Клеть опустилась на дно с неожиданно мягким стуком. Солдаты, морщась от царившего здесь зловония, помогли ученым выбраться. Штерн дернула за веревку, и гондола потянулась вверх. Когда она исчезла в клубившихся под сводом тенях, Мясников ощутил неприятный холод внутри – как будто оборвалась последняя пуповина, связывавшая их с реальным миром там, наверху.

Он первым выскочил за борт гондолы и с удивлением отметил, что «лед» оказался какой-то другой субстанцией – упругой, слизкой, пружинящей под ногами. В белесой толще темнели какие-то неясные комки и сгустки. Где-то в темноте стучала гулкая капель.

– Черт… что это такое? – пробормотал Птицын, озираясь. Выбравшись из клети, он немного пошатывался, словно у него кружилась голова, и если бы не трость, то наверняка мог бы упасть. Мясников заметил, что и солдаты, оказавшиеся внизу первыми, вели себя похожим образом.

«Вероятно, испарения и нехватка кислорода», – отвлеченно подумал ученый, направляясь к одной из «арок амфитеатра». Скользкий пол лип к ногам, отчего шаги приходилось делать с легким усилием.

– Не отходите далеко! – донесся ему вслед крик доктора Штерн, но Мясников не обратил на него внимания. На мгновение он оказался перед линзой одного из ацетиленовых прожекторов, окунувшись в слепящий свет, и, перекрыв луч, на миг вновь погрузил всю огромную подземную полость во мрак. Солдаты не смогли сдержать испуганных вскриков.

– Погоди… Погоди… – услышал Мясников хриплое бормотание за спиной. Или же где-то впереди? Это место искажало звуки, превращало обычные слова то в отрывистые крики, то во вкрадчивый шепот и швыряло их в темноту, заставляя рикошетить в огромном пространстве. На плечо Мясникова легла рука, и он вскрикнул.

Птицын. Запыхавшийся коллега едва нагнал Мясникова, сжимая в руке фонарь.

– Эта дрянь… К ногам липнет… – пробормотал Птицын, казавшийся мертвенно-бледным в ацетиленовом свете. Его трость втыкалась в «пол» с едва слышным сосущим звуком. Отчего-то в мыслях Мясникова мелькнул образ беззубого старика, чавкающего во сне. – Послушай, это совершенно не похоже на… на корабль…

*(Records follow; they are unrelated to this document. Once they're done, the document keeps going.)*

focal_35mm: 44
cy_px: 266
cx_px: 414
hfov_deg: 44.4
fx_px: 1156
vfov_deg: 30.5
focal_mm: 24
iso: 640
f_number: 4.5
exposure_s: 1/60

– Смотря откуда он приплыл, – хмыкнул Мясников.

– Ты о чем?

Мясников только пожал плечами. Его голову заполняли смутные образы – прибытие из вечного мрака среди звезд, порабощение целых континентов, строительство великого Города… Вселенская катастрофа, восстание, случайная активация рабами оружия невероятной мощи… Огромная металлическая капсула, отдаленно напоминающая исполинскую современную подлодку, бьющаяся в волнах подобно гигантскому вымершему киту… Столкновение с горой, пробоина…

Казалось, эти картины бесконечно далекого прошлого проникали в мысли вместе с едким запахом. Отчего-то ученому казалось, что вонь исходит от субстанции на полу.

А еще она…

– Проклятье, – пробормотал Птицын, с трудом вырвав ногу из липкого «пола». – Ты не…

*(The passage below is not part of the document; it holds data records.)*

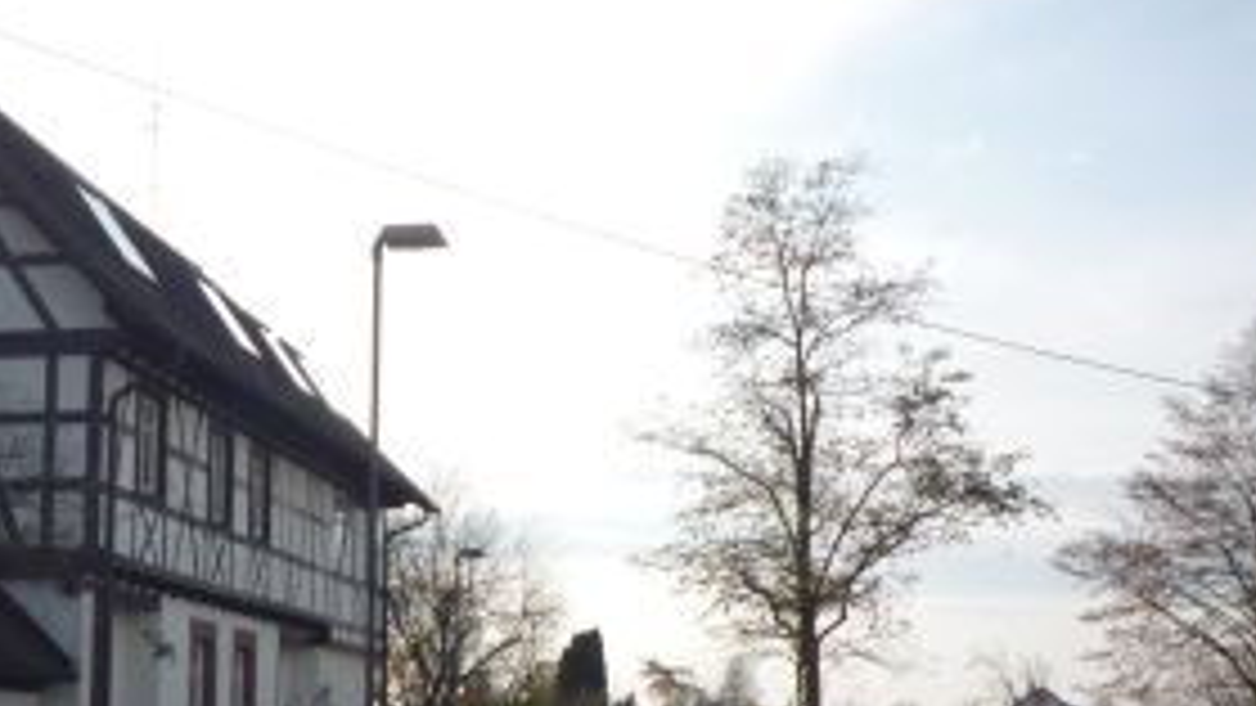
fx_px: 1998
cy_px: 562
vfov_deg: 19.8
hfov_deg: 34.2
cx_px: 315
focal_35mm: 60
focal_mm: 5.2
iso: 100
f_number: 4.5
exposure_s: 1/400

Опершись на трость, он пристально вглядывался в полупрозрачное нечто у себя под ногами. Мясников знал, почему – ему тоже показалось, что он краем глаза уловил там какое-то движение.

Плоскость под ногами начинала подниматься, переходя в возвышение. Мясников поднялся к галерее темных провалов-арок и протянул руку Птицыну, помогая тому одолеть подъем. К соседней арке протянулся белесый «язык», но рядом с ними было несколько пустых. Пол под ногами был чистым – металлическая решетка, напоминающая подобные конструкции на современных кораблях.

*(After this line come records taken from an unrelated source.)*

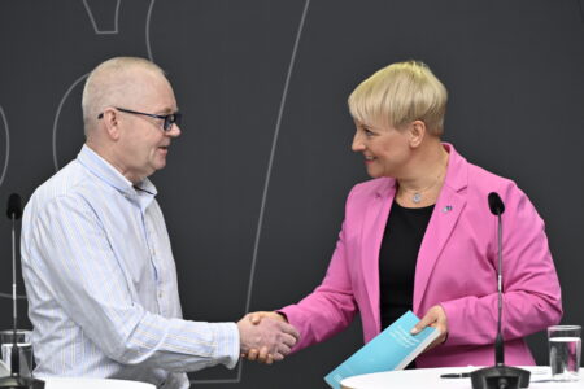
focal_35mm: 165
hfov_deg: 12.5
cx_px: 292
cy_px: 194
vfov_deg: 8.3
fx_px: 2676
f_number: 4
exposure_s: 1/250
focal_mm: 165
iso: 1000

– Посвети туда… – прошептал Мясников, указав на проем. Птицын поднес лампу к арке.

– Боже правый!

Правый… Правый… – отозвалась тьма, сплетая возглас Птицына с голосами остальных, копошащихся у гондолы.

За аркой располагалось обширное помещение, пол которого покрывали кости. Бесчисленное множество выбеленных временем костей.

Человеческих.

– Что… – только и бормотал Птицын. Он едва не выронил лампу из дрожащих рук: тени заплясали среди обломков костей и черепов, словно те вдруг задвигались.

– Пойдем, – потащил его за рукав Мясников. Они направились к той арке, к которой тянулись выросты покрывавшего пол вещества. У самого порога арки слой белесой субстанции был совсем тонким, и теперь Мясников и Птицын ясно видели – в ее толще что-то движется.

Они посветили в арку и увидели такое же нагромождение костей, как в предыдущем «отсеке», но на этот раз покрытое тонким блестящим слоем обволакивавшей их слизи.